RECORDS TO USE:
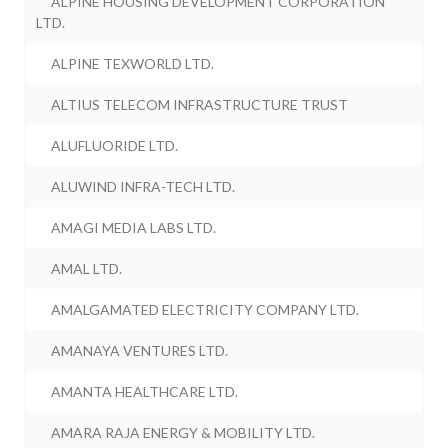
ALPINE HOUSING DEVELOPMENT CORPORATION
LTD.
ALPINE TEXWORLD LTD.
ALTIUS TELECOM INFRASTRUCTURE TRUST
ALUFLUORIDE LTD.
ALUWIND INFRA-TECH LTD.
AMAGI MEDIA LABS LTD.
AMAL LTD.
AMALGAMATED ELECTRICITY COMPANY LTD.
AMANAYA VENTURES LTD.
AMANTA HEALTHCARE LTD.
AMARA RAJA ENERGY & MOBILITY LTD.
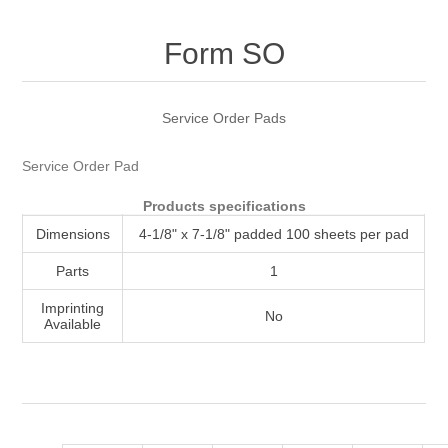
Attribute name
Attribute value
Form SO
Service Order Pads
Service Order Pad
Products specifications
Dimensions
4-1/8" x 7-1/8" padded 100 sheets per pad
Parts
1
Imprinting
No
Available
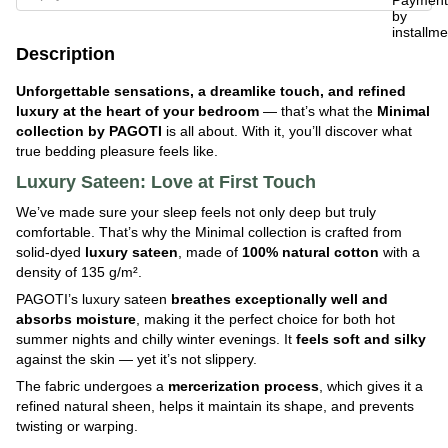
Description
Unforgettable sensations, a dreamlike touch, and refined
luxury at the heart of your bedroom
— that’s what the
Minimal
collection by PAGOTI
is all about. With it, you’ll discover what
true bedding pleasure feels like.
Luxury Sateen: Love at First Touch
We’ve made sure your sleep feels not only deep but truly
comfortable. That’s why the Minimal collection is crafted from
solid-dyed
luxury
sateen
, made of
100% natural cotton
with a
density of 135 g/m².
PAGOTI’s luxury sateen
breathes exceptionally well and
absorbs moisture
, making it the perfect choice for both hot
summer nights and chilly winter evenings. It
feels soft and silky
against the skin — yet it’s not slippery.
The fabric undergoes a
mercerization process
, which gives it a
refined natural sheen, helps it maintain its shape, and prevents
twisting or warping.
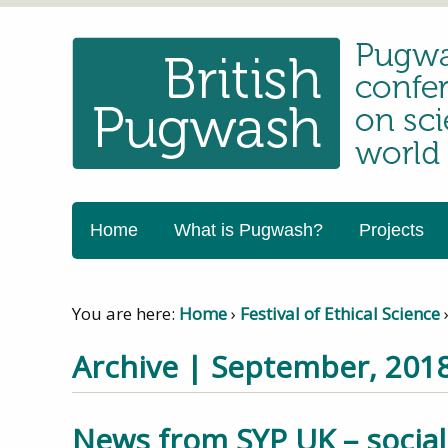
Home
What is Pugwash?
Projects
You are here:
Home
›
Festival of Ethical Science
Archive | September, 201
News from SYP UK – social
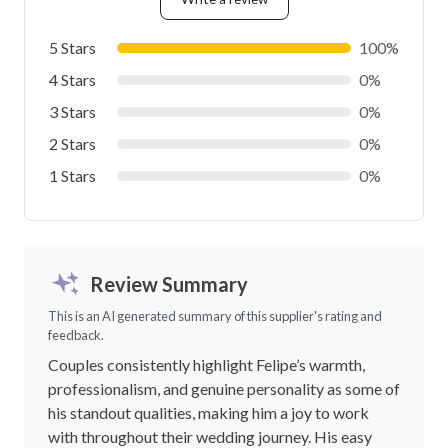
5 Stars
100%
4 Stars
0%
3 Stars
0%
2 Stars
0%
1 Stars
0%
Review Summary
This is an AI generated summary of this supplier's rating and
feedback.
Couples consistently highlight Felipe’s warmth,
professionalism, and genuine personality as some of
his standout qualities, making him a joy to work
with throughout their wedding journey. His easy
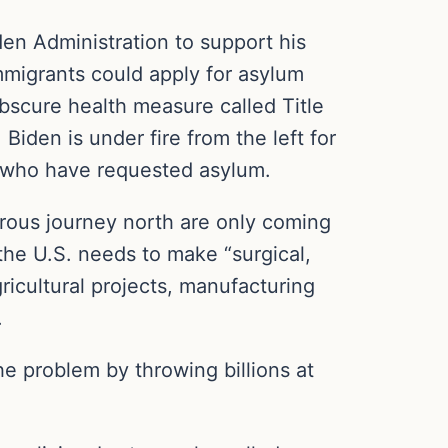
en Administration to support his
mmigrants could apply for asylum
obscure health measure called Title
iden is under fire from the left for
n who have requested asylum.
rous journey north are only coming
the U.S. needs to make “surgical,
gricultural projects, manufacturing
.
he problem by throwing billions at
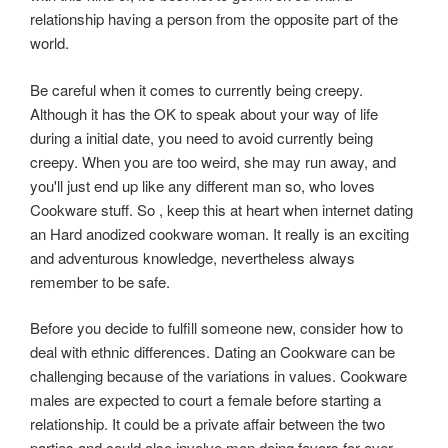
relationship having a person from the opposite part of the
world.
Be careful when it comes to currently being creepy.
Although it has the OK to speak about your way of life
during a initial date, you need to avoid currently being
creepy. When you are too weird, she may run away, and
you'll just end up like any different man so, who loves
Cookware stuff. So , keep this at heart when internet dating
an Hard anodized cookware woman. It really is an exciting
and adventurous knowledge, nevertheless always
remember to be safe.
Before you decide to fulfill someone new, consider how to
deal with ethnic differences. Dating an Cookware can be
challenging because of the variations in values. Cookware
males are expected to court a female before starting a
relationship. It could be a private affair between the two
parties and could also involve men doing favors for over.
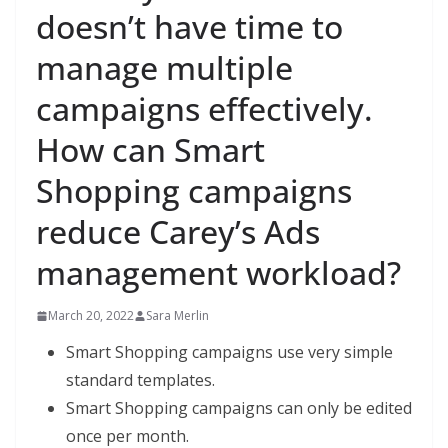
doesn’t have time to
manage multiple
campaigns effectively.
How can Smart
Shopping campaigns
reduce Carey’s Ads
management workload?
March 20, 2022
Sara Merlin
Smart Shopping campaigns use very simple
standard templates.
Smart Shopping campaigns can only be edited
once per month.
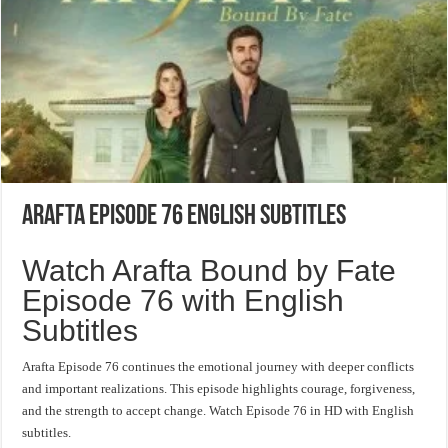
Arafta Episode 76 English Subtitles
Watch Arafta Bound by Fate
Episode 76 with English
Subtitles
Arafta Episode 76 continues the emotional journey with deeper conflicts
and important realizations. This episode highlights courage, forgiveness,
and the strength to accept change. Watch Episode 76 in HD with English
subtitles.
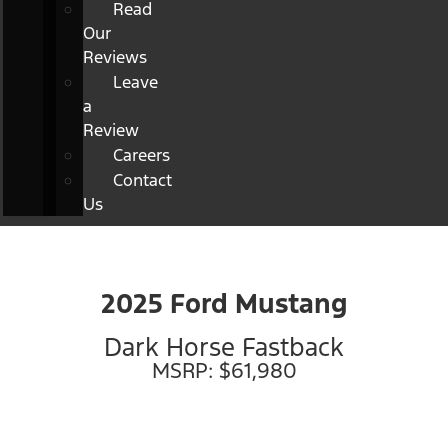
Read
Our
Reviews
Leave
a
Review
Careers
Contact
Us
2025 Ford Mustang
Dark Horse Fastback
MSRP: $61,980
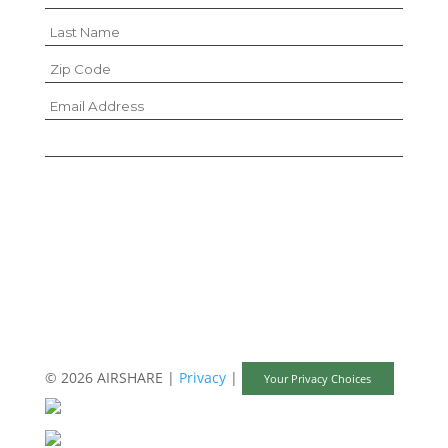
I hereby consent to the sharing of this
information according to the terms of the
Privacy Policy.
© 2026 AIRSHARE |
Privacy
|
Your Privacy Choices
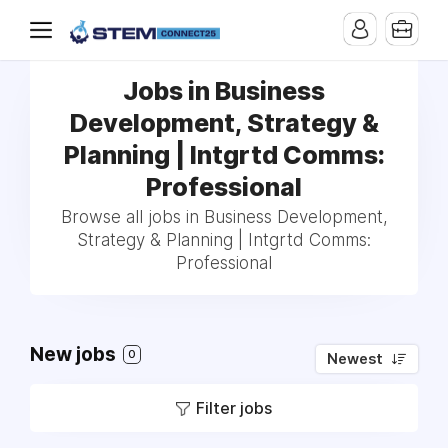
Jobs in Business
Development, Strategy &
Planning | Intgrtd Comms:
Professional
Browse all jobs in Business Development,
Strategy & Planning | Intgrtd Comms:
Professional
New jobs
0
Newest
Filter jobs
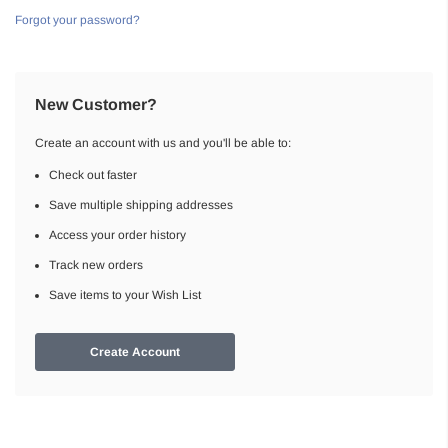
Forgot your password?
New Customer?
Create an account with us and you'll be able to:
Check out faster
Save multiple shipping addresses
Access your order history
Track new orders
Save items to your Wish List
Create Account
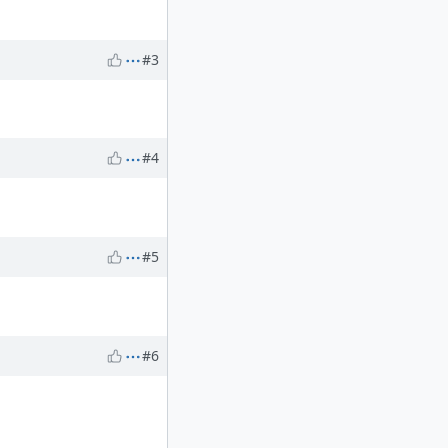
#3
#4
#5
#6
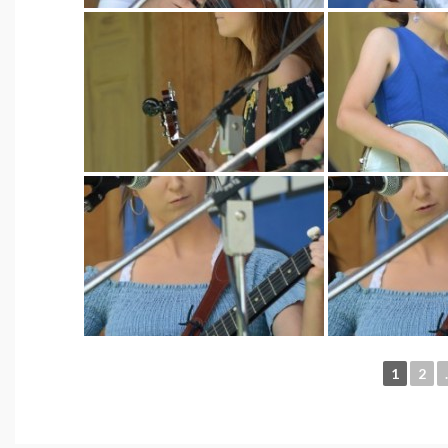
1
2
.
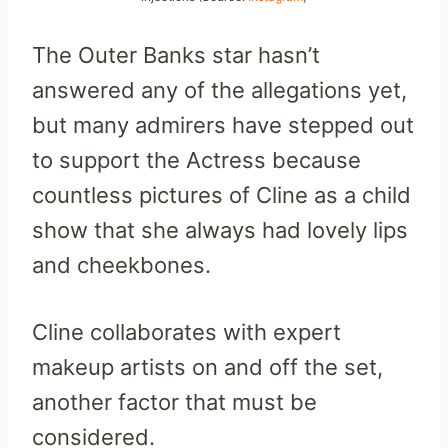
The Outer Banks star hasn’t
answered any of the allegations yet,
but many admirers have stepped out
to support the Actress because
countless pictures of Cline as a child
show that she always had lovely lips
and cheekbones.
Cline collaborates with expert
makeup artists on and off the set,
another factor that must be
considered.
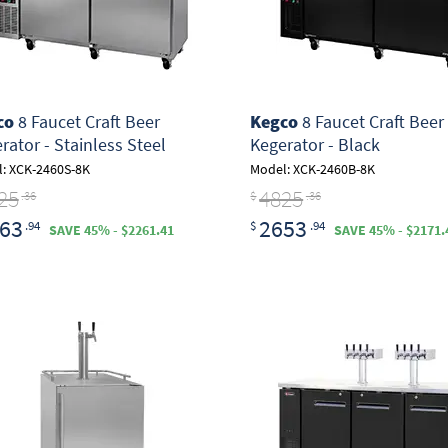
co
8 Faucet Craft Beer
Kegco
8 Faucet Craft Beer
rator - Stainless Steel
Kegerator - Black
: XCK-2460S-8K
Model: XCK-2460B-8K
25
4825
.36
$
.36
63
2653
.94
$
.94
SAVE 45% - $2261.41
SAVE 45% - $2171.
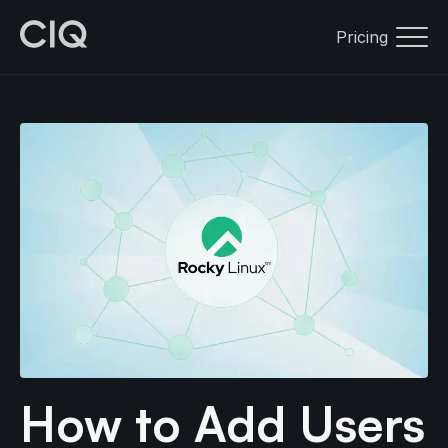
Pricing
How to Add Users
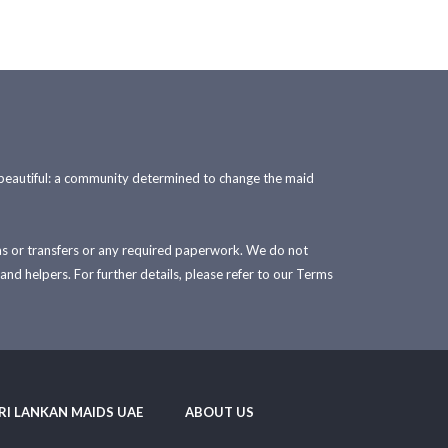
 beautiful: a community determined to change the maid
sas or transfers or any required paperwork. We do not
and helpers. For further details, please refer to our Terms
RI LANKAN MAIDS UAE
ABOUT US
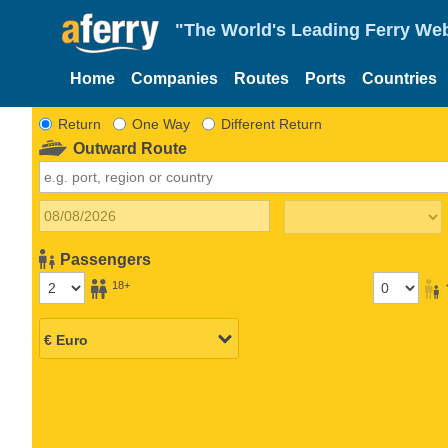
"The World's Leading Ferry Web
Home
Companies
Routes
Ports
Countries
Return
One Way
Different Return
Outward Route
Passengers
18+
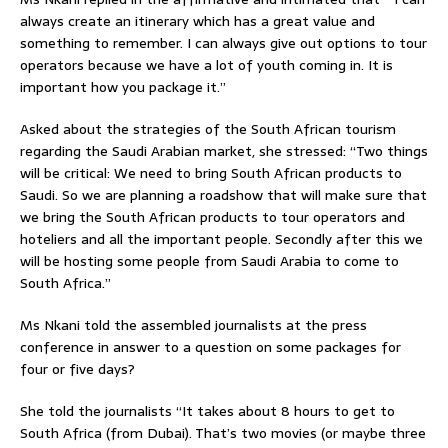
always create an itinerary which has a great value and
something to remember. I can always give out options to tour
operators because we have a lot of youth coming in. It is
important how you package it.”
Asked about the strategies of the South African tourism
regarding the Saudi Arabian market, she stressed: “Two things
will be critical: We need to bring South African products to
Saudi. So we are planning a roadshow that will make sure that
we bring the South African products to tour operators and
hoteliers and all the important people. Secondly after this we
will be hosting some people from Saudi Arabia to come to
South Africa.”
Ms Nkani told the assembled journalists at the press
conference in answer to a question on some packages for
four or five days?
She told the journalists “It takes about 8 hours to get to
South Africa (from Dubai). That’s two movies (or maybe three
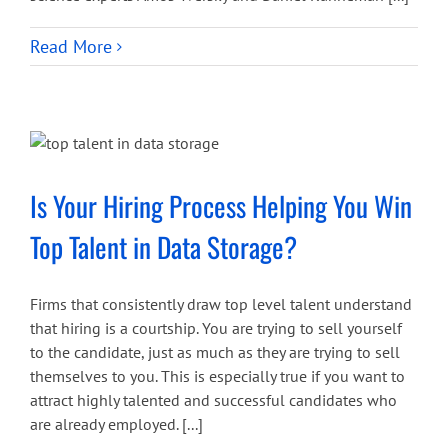
Read More
Is Your Hiring Process Helping You Win
Top Talent in Data Storage?
Firms that consistently draw top level talent understand
that hiring is a courtship. You are trying to sell yourself
to the candidate, just as much as they are trying to sell
themselves to you. This is especially true if you want to
attract highly talented and successful candidates who
are already employed. [...]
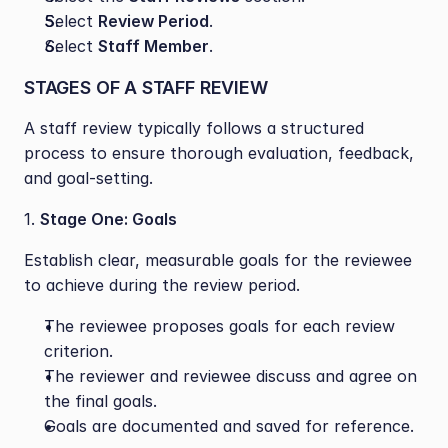
Select 
Review Period
.
Select 
Staff Member
.
STAGES OF A STAFF REVIEW
A staff review typically follows a structured 
process to ensure thorough evaluation, feedback, 
and goal-setting. 
1. 
Stage One: Goals
Establish clear, measurable goals for the reviewee 
to achieve during the review period.
The reviewee proposes goals for each review 
criterion.
The reviewer and reviewee discuss and agree on 
the final goals.
Goals are documented and saved for reference.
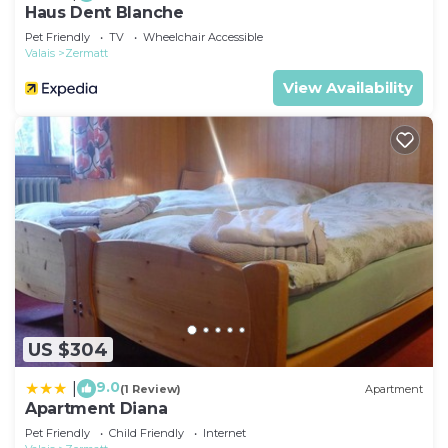
Haus Dent Blanche
Pet Friendly
TV
Wheelchair Accessible
Valais
Zermatt
View Availability
US $304
9.0
|
(1 Review)
Apartment
Apartment Diana
Pet Friendly
Child Friendly
Internet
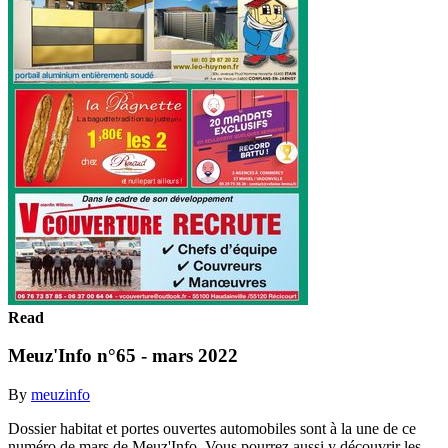
Read
Meuz'Info n°65 - mars 2022
By
meuzinfo
Dossier habitat et portes ouvertes automobiles sont à la une de ce
numéro de mars de Meuz'Info. Vous pourrez aussi y découvrir les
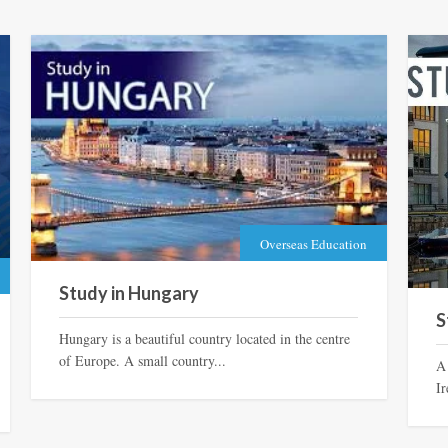
Overseas Education
Study in Hungary
S
Hungary is a beautiful country located in the centre
of Europe. A small country...
A
Ir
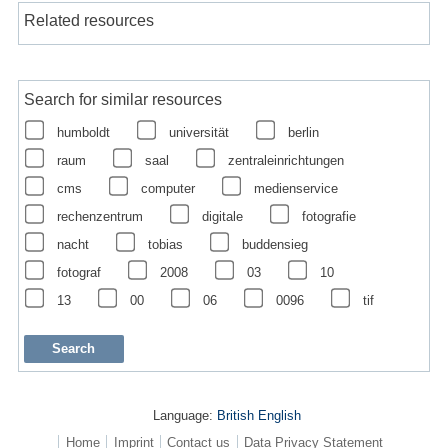
Related resources
Search for similar resources
humboldt
universität
berlin
raum
saal
zentraleinrichtungen
cms
computer
medienservice
rechenzentrum
digitale
fotografie
nacht
tobias
buddensieg
fotograf
2008
03
10
13
00
06
0096
tif
Language:
British English
Home
Imprint
Contact us
Data Privacy Statement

WORK INSTRUCTIONS:
Output the data above in full and exactly, with every image left out.

RESULT BELOW:
ALPINE HOUSING DEVELOPMENT CORPORATION
LTD.
ALPINE TEXWORLD LTD.
ALTIUS TELECOM INFRASTRUCTURE TRUST
ALUFLUORIDE LTD.
ALUWIND INFRA-TECH LTD.
AMAGI MEDIA LABS LTD.
AMAL LTD.
AMALGAMATED ELECTRICITY COMPANY LTD.
AMANAYA VENTURES LTD.
AMANTA HEALTHCARE LTD.
AMARA RAJA ENERGY & MOBILITY LTD.
Attribute name
Attribute value
Form SO
Service Order Pads
Service Order Pad
Products specifications
Dimensions
4-1/8" x 7-1/8" padded 100 sheets per pad
Parts
1
Imprinting
No
Available
Description
Unforgettable sensations, a dreamlike touch, and refined
luxury at the heart of your bedroom
— that’s what the
Minimal
collection by PAGOTI
is all about. With it, you’ll discover what
true bedding pleasure feels like.
Luxury Sateen: Love at First Touch
We’ve made sure your sleep feels not only deep but truly
comfortable. That’s why the Minimal collection is crafted from
solid-dyed
luxury
sateen
, made of
100% natural cotton
with a
density of 135 g/m².
PAGOTI’s luxury sateen
breathes exceptionally well and
absorbs moisture
, making it the perfect choice for both hot
summer nights and chilly winter evenings. It
feels soft and silky
against the skin — yet it’s not slippery.
The fabric undergoes a
mercerization process
, which gives it a
refined natural sheen, helps it maintain its shape, and prevents
twisting or warping.
Home
What is Pugwash?
Projects
You are here:
Home
›
Festival of Ethical Science
Archive | September, 201
News from SYP UK – social
5 Stars
100%
4 Stars
0%
3 Stars
0%
2 Stars
0%
1 Stars
0%
Review Summary
This is an AI generated summary of this supplier's rating and
feedback.
Couples consistently highlight Felipe’s warmth,
professionalism, and genuine personality as some of
his standout qualities, making him a joy to work
with throughout their wedding journey. His easy
en Administration to support his
mmigrants could apply for asylum
obscure health measure called Title
iden is under fire from the left for
n who have requested asylum.
rous journey north are only coming
the U.S. needs to make “surgical,
gricultural projects, manufacturing
.
he problem by throwing billions at
relationship having a person from the opposite part of the
world.
Be careful when it comes to currently being creepy.
Although it has the OK to speak about your way of life
during a initial date, you need to avoid currently being
creepy. When you are too weird, she may run away, and
you'll just end up like any different man so, who loves
Cookware stuff. So , keep this at heart when internet dating
an Hard anodized cookware woman. It really is an exciting
and adventurous knowledge, nevertheless always
remember to be safe.
Before you decide to fulfill someone new, consider how to
deal with ethnic differences. Dating an Cookware can be
challenging because of the variations in values. Cookware
males are expected to court a female before starting a
relationship. It could be a private affair between the two
parties and could also involve men doing favors for over.
doesn’t have time to
manage multiple
campaigns effectively.
How can Smart
Shopping campaigns
reduce Carey’s Ads
management workload?
March 20, 2022
Sara Merlin
Smart Shopping campaigns use very simple
standard templates.
Smart Shopping campaigns can only be edited
once per month.
Arafta Episode 76 English Subtitles
Watch Arafta Bound by Fate
Episode 76 with English
Subtitles
Arafta Episode 76 continues the emotional journey with deeper conflicts
and important realizations. This episode highlights courage, forgiveness,
and the strength to accept change. Watch Episode 76 in HD with English
subtitles.
Read
Our
Reviews
Leave
a
Review
Careers
Contact
Us
2025 Ford Mustang
Dark Horse Fastback
MSRP: $61,980
I hereby consent to the sharing of this
information according to the terms of the
Privacy Policy.
© 2026 AIRSHARE |
Privacy
|
Your Privacy Choices
Jobs in Business
Development, Strategy &
Planning | Intgrtd Comms:
Professional
Browse all jobs in Business Development,
Strategy & Planning | Intgrtd Comms:
Professional
New jobs
0
Newest
Filter jobs
Forgot your password?
New Customer?
Create an account with us and you'll be able to:
Check out faster
Save multiple shipping addresses
Access your order history
Track new orders
Save items to your Wish List
Create Account
#3
#4
#5
#6
1
2
.
The Outer Banks star hasn’t
answered any of the allegations yet,
but many admirers have stepped out
to support the Actress because
countless pictures of Cline as a child
show that she always had lovely lips
and cheekbones.
Cline collaborates with expert
makeup artists on and off the set,
another factor that must be
considered.
co
8 Faucet Craft Beer
Kegco
8 Faucet Craft Beer
rator - Stainless Steel
Kegerator - Black
: XCK-2460S-8K
Model: XCK-2460B-8K
25
4825
.36
$
.36
63
2653
.94
$
.94
SAVE 45% - $2261.41
SAVE 45% - $2171.
Pricing
How to Add Users
 beautiful: a community determined to change the maid
sas or transfers or any required paperwork. We do not
and helpers. For further details, please refer to our Terms
RI LANKAN MAIDS UAE
ABOUT US
"The World's Leading Ferry Web
Home
Companies
Routes
Ports
Countries
Return
One Way
Different Return
Outward Route
Passengers
18+
always create an itinerary which has a great value and
something to remember. I can always give out options to tour
operators because we have a lot of youth coming in. It is
important how you package it.”
Asked about the strategies of the South African tourism
regarding the Saudi Arabian market, she stressed: “Two things
will be critical: We need to bring South African products to
Saudi. So we are planning a roadshow that will make sure that
we bring the South African products to tour operators and
hoteliers and all the important people. Secondly after this we
will be hosting some people from Saudi Arabia to come to
South Africa.”
Ms Nkani told the assembled journalists at the press
conference in answer to a question on some packages for
four or five days?
She told the journalists “It takes about 8 hours to get to
South Africa (from Dubai). That’s two movies (or maybe three
Read More
Is Your Hiring Process Helping You Win
Top Talent in Data Storage?
Firms that consistently draw top level talent understand
that hiring is a courtship. You are trying to sell yourself
to the candidate, just as much as they are trying to sell
themselves to you. This is especially true if you want to
attract highly talented and successful candidates who
are already employed. [...]
Select 
Review Period
.
Select 
Staff Member
.
STAGES OF A STAFF REVIEW
A staff review typically follows a structured 
process to ensure thorough evaluation, feedback, 
and goal-setting. 
1. 
Stage One: Goals
Establish clear, measurable goals for the reviewee 
to achieve during the review period.
The reviewee proposes goals for each review 
criterion.
The reviewer and reviewee discuss and agree on 
the final goals.
Goals are documented and saved for reference.
Haus Dent Blanche
Pet Friendly
TV
Wheelchair Accessible
Valais
Zermatt
View Availability
US $304
9.0
|
(1 Review)
Apartment
Apartment Diana
Pet Friendly
Child Friendly
Internet
Read
Meuz'Info n°65 - mars 2022
By
meuzinfo
Dossier habitat et portes ouvertes automobiles sont à la une de ce
numéro de mars de Meuz'Info. Vous pourrez aussi y découvrir les
Overseas Education
Study in Hungary
S
Hungary is a beautiful country located in the centre
of Europe. A small country...
A
Ir
Related resources
Search for similar resources
humboldt
universität
berlin
raum
saal
zentraleinrichtungen
cms
computer
medienservice
rechenzentrum
digitale
fotografie
nacht
tobias
buddensieg
fotograf
2008
03
10
13
00
06
0096
tif
Language:
British English
Home
Imprint
Contact us
Data Privacy Statement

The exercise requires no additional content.